Home Computers - Software Firewalls

Home Computers - Software Firewalls
	First created:	03/18/2005
	Last modified:
	Revision number:	2
	Trackback URL:
		Back to Home Page

A software firewall has two functions. First - to stop inbound traffic that you don't want. Second, well, to stop outbound traffic that you don't want. There are quite a few online port scanners that will look at your computer and tell you which ports you have open. Be careful of these as they may be e-mail address harvesting schemes or might put spy/adware on your computer.

There are two types of firewalls, one is a piece of software that you load on your computer "personal firewall". The other is a "little black box" that sits in between your computer and your internet connection. Windows XP (with SP1) has a built in firewall, and it is adequate in most cases. Some Win XP users still use a separate personal firewall due to extra features included in most of them. Most home users (that have one single computer) will use a software firewall. It is important to note that a personal firewall can enforce "application permissions" and a hardware firewall cannot - that is the main advantage. This means you can control your computers access to the internet by PROTOCOL and BY APPLICATION (Word, Excel, Lotus, Acrobat, etc...). I've done this with Zonealarm and Sygate in the past and now I am using the Windows firewall.

I would recommend two firewalls - a personal software and a hardware one. The hardware firewalls are very effective at blocking all inbound traffic and are very low cost.

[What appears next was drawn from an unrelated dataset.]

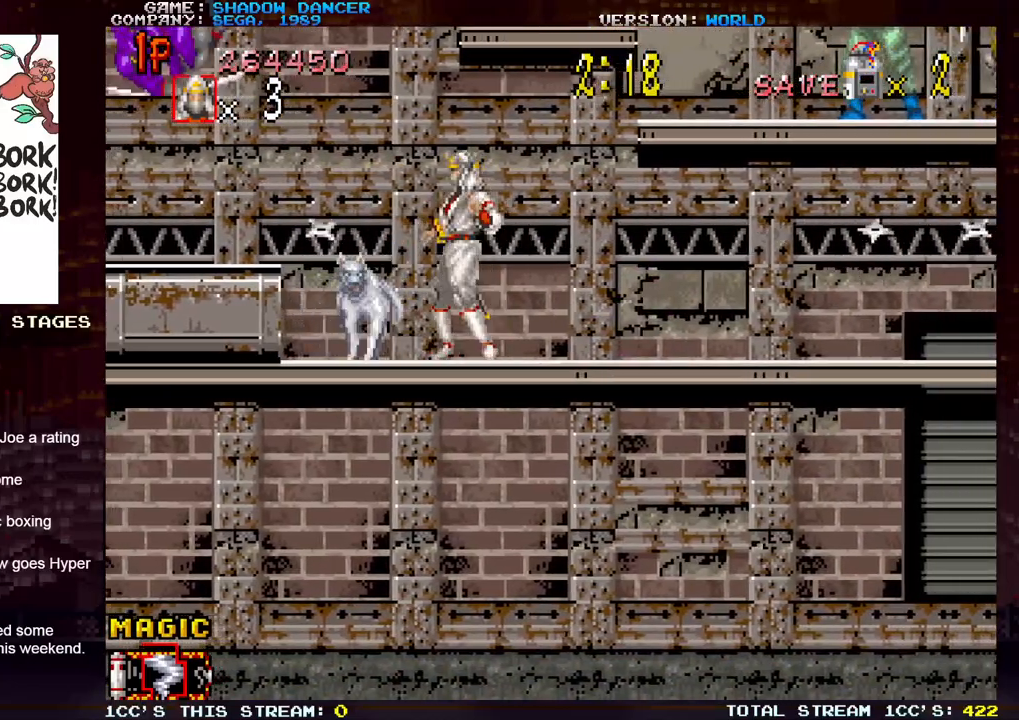
{"buttons": ["SQUARE"], "left_stick": "center", "events": [[17, "SQUARE", "down"], [17, "left_stick", "center"], [67, "SQUARE", "up"], [150, "SQUARE", "down"], [217, "SQUARE", "up"], [283, "SQUARE", "down"], [367, "SQUARE", "up"], [433, "SQUARE", "down"]]}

ZoneAlarm free version - has what most consumers need. In the past, I have used it to control my email access. I restricted my email program (Outlook and Outlook Express) with it. I would only allow Outlook to communicate with my email servers - nothing else. This stopped the web bugs. I had to turn off ZA when I wanted to see external graphics in a email message. Now that I am running Outlook 2003, I don't need ZA anymore as OL2003 stops external graphics with a much better method.

ZoneAlarm Pro version 2 - $50 - advanced consumer product. The pro version has many more features that address other concerns. At work, we have a VPN setup and use ZA Pro on the remote end, this allows tighter control.

Kerio (I did run Tiny firewall about two years ago, but this software has been upgraded and acquired since then). For someone who likes to 'get under the hood' - get this. It should allow you to make rules for specific IP address and ports. You can do this with Zonealarm Pro, but it is a little harder to setup. I've used this in a handful of situations.

Sygate personal firewall - This is used by some people. It seems adequate. I can't say if it is good or bad.